Using the records below, please work out how many lines contain "Поручения"; answer with the number alone.
***** MATERIAL PROVIDED *****
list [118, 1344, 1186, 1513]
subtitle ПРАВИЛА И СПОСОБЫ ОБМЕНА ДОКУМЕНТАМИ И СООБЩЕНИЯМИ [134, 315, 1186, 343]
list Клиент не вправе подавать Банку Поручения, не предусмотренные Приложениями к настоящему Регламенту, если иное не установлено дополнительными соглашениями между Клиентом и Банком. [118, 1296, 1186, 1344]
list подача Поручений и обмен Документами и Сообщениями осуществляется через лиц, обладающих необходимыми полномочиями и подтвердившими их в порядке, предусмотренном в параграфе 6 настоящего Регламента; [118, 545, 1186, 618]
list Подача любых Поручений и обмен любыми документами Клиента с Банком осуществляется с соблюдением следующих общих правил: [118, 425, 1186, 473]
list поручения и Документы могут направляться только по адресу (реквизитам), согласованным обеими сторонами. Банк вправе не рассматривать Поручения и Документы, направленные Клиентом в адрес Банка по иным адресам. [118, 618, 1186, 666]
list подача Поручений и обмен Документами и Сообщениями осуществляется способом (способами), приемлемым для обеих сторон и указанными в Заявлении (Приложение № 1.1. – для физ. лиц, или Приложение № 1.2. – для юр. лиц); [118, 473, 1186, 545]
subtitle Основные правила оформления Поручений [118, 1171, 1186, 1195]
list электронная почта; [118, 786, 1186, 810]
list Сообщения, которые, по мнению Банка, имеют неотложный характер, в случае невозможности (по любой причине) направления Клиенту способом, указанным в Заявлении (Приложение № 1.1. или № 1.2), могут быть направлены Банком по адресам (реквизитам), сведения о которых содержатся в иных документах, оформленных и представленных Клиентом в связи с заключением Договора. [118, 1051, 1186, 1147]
*****
## TASK SOLUTION
2